Dzibilchaltun’s Temple of the Seven Dolls at sunrise on spring equinox| Image Source: akumalblog.com
Sunday, March 20, 2016 at 12:30 am. E.S.T. marks the beginning of spring in the Northern Hemisphere, and fall in the South. Even though our clocks are set to different time zones, this moment happens at the same time across the globe. The sun shines directly on the equator, making the length of the days and nights equal everywhere; afterwards, in the Northern Hemisphere the days get longer, and the nights get shorter as the sun is on an ecliptic journey north.
While the spring equinox is celebrated and marked differently within various Indigenous nations, observing the movements of the sun and moon and our connections to it created a calendar consciousness that often reveres women, birth, and renewal.
1. Happy New Year! Welcome Ziissbaakdoke Giiza – Sugar Moon
Within the Anishinaabe tradition, the third moon is known as the sugar moon. This is celebrated as the Anishinaabe New Year. It is a time when the maple sap starts to run from trees. The maple sap is one of the main medicines given to the Anishinaabe that balances our blood and heals us. During this time, we are encouraged to balance our lives, including our blood sugar levels.
2. Dzibilchaltún
The Mayans are known for their impressive accuracy when it comes to astronomy. The sun is incredibly important to Mayans with the agricultural growth of corn central to their society. Some of their most impressive architecture was designed to mark the movement of the sun with precision, detailing the exact spring and winter equinoxes. At dawn on spring equinox, in the ancient Mayan city of Dzibilchaltún, a celestial disc on the door to the Temple of the Seven Dolls lights up to create a spectacle of light and shade on the western front. This marked the beginning of planting season and spring.
The Medicine Wheel represents the stages of life. The yellow portion symbolizes the east, springtime and a time when spirits are preparing for the journey into the physical world. It is said that during this time the Creator grants us the gifts of choosing our own parents, choosing how we will be born, and choosing how we will die. Once our parents are chosen we are carried by our mother for nine months, until her water breaks, and we enter the physical world.
3. Sun Dagger in Chaco Canyon
The Chaco Canyon in New Mexico is home to ancient Pueblo monuments on top of the Fajada Butte. The Pueblo people built a structure in the butte that would capture the solar cycle. Three large stone slabs lean against the cliff, channeling dagger like shaped sun markings onto two spiral petroglyphs on the cliff wall. The larger spiral is the principle and the smaller the ancillary. Spring equinox is observed when the “sun dagger” strikes the centre of the ancillary spiral.

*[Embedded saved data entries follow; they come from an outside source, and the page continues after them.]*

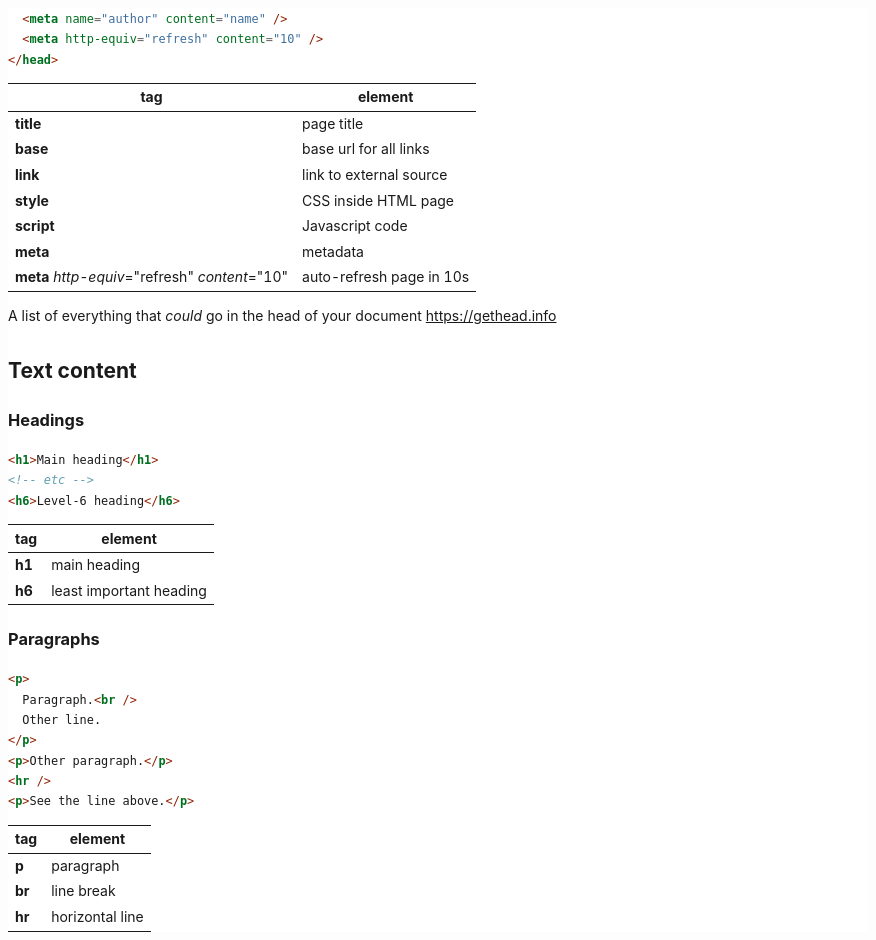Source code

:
 ```html
  <meta name="author" content="name" />
  <meta http-equiv="refresh" content="10" />
</head>
```

| tag                                            | element                  |
| ---------------------------------------------- | ------------------------ |
| **title**                                      | page title               |
| **base**                                       | base url for all links   |
| **link**                                       | link to external source  |
| **style**                                      | CSS inside HTML page     |
| **script**                                     | Javascript code          |
| **meta**                                       | metadata                 |
| **meta** _http-equiv_="refresh" _content_="10" | auto-refresh page in 10s |

A list of everything that _could_ go in the head of your document https://gethead.info

## Text content

### Headings

```html
<h1>Main heading</h1>
<!-- etc -->
<h6>Level-6 heading</h6>
```

| tag    | element                 |
| ------ | ----------------------- |
| **h1** | main heading            |
| **h6** | least important heading |

### Paragraphs

```html
<p>
  Paragraph.<br />
  Other line.
</p>
<p>Other paragraph.</p>
<hr />
<p>See the line above.</p>
```

| tag    | element         |
| ------ | --------------- |
| **p**  | paragraph       |
| **br** | line break      |
| **hr** | horizontal line |
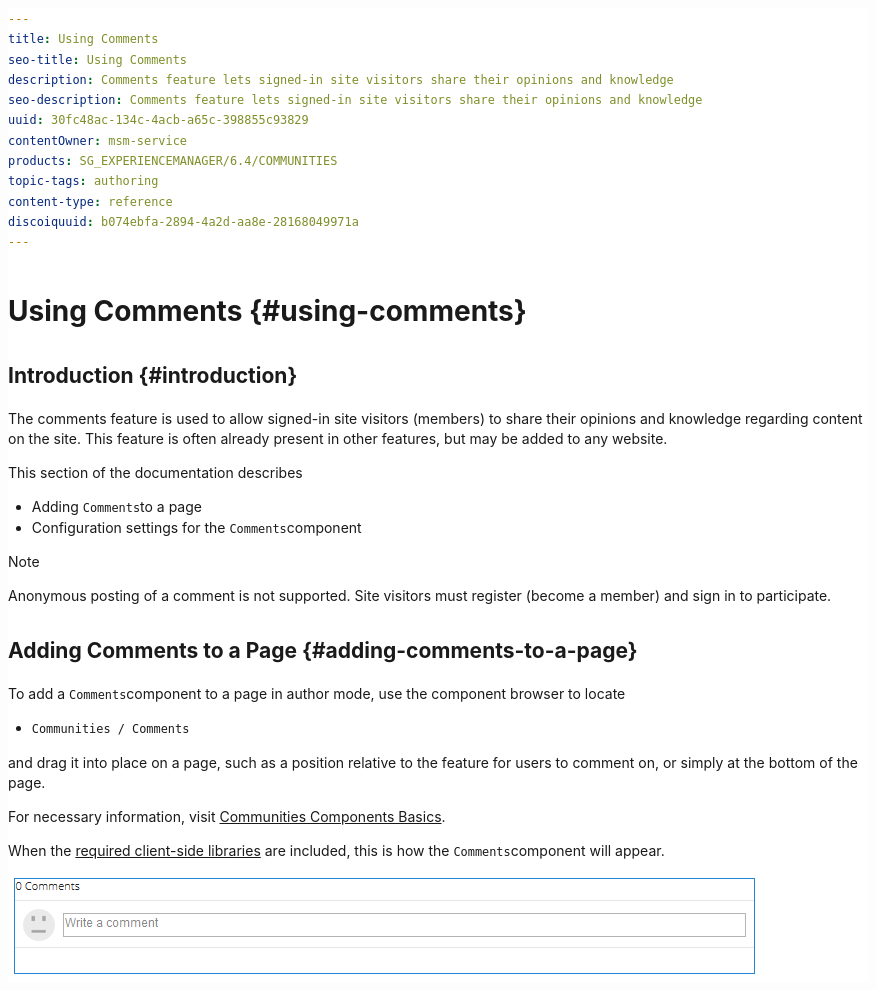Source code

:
 ```yaml
---
title: Using Comments
seo-title: Using Comments
description: Comments feature lets signed-in site visitors share their opinions and knowledge
seo-description: Comments feature lets signed-in site visitors share their opinions and knowledge
uuid: 30fc48ac-134c-4acb-a65c-398855c93829
contentOwner: msm-service
products: SG_EXPERIENCEMANAGER/6.4/COMMUNITIES
topic-tags: authoring
content-type: reference
discoiquuid: b074ebfa-2894-4a2d-aa8e-28168049971a
---
```


# Using Comments {#using-comments}

## Introduction {#introduction}

The comments feature is used to allow signed-in site visitors (members) to share their opinions and knowledge regarding content on the site. This feature is often already present in other features, but may be added to any website.

This section of the documentation describes

* Adding `Comments`to a page
* Configuration settings for the `Comments`component

>[!NOTE]
>
>Anonymous posting of a comment is not supported. Site visitors must register (become a member) and sign in to participate.

## Adding Comments to a Page {#adding-comments-to-a-page}

To add a `Comments`component to a page in author mode, use the component browser to locate

* `Communities / Comments`

and drag it into place on a page, such as a position relative to the feature for users to comment on, or simply at the bottom of the page.

For necessary information, visit [Communities Components Basics](basics.md).

When the [required client-side libraries](essentials-comments.md#essentials-for-client-side) are included, this is how the `Comments`component will appear.

![chlimage_1-428](assets/chlimage_1-428.png)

4. Indigenous Women and Calendar Consciousness
Before the advent of artificial light women’s menstruation was controlled by the lunar cycles with women menstruating, at the same time, once a month (moontime) when the moon was full. Indigenous women developed a lunar consciousness on which both the Chinese and Mayan calendars are based. The lunar cycles control the sea’s tidal forces in much of the same way it controls the life forces within women’s bodies and often when our babies are born.
5. Woodhenge
Near the Cahokia Mounds in Illinois, stands Woodhenge – a circle of wooden posts carefully situated to mark summer/winter solstices and spring/fall equinoxes. The site contains five similar circles of various sizes with only three of the posts significant to marking solar cycles. Two outer posts mark the winter/summer solstices while a post in the middle of them marks the equinoxes. The post marking the equinoxes aligns with the front of the Cahokia Mounds making it seem like the mound has given birth to the sun.
6. Mother Earth Gives Water To Give Life
Women are considered to be the carriers of life because women’s bodies have to ability to grow and sustain life. When women give birth they release this water, similar to when the Earth’s spring water begins to flow. Water is considered the blood of Mother Earth; her veins are the lakes, rivers and inlets. Like Mother Earth, humans are mostly made up of water, whatever affects the water affects us and vice versa – everything is connected.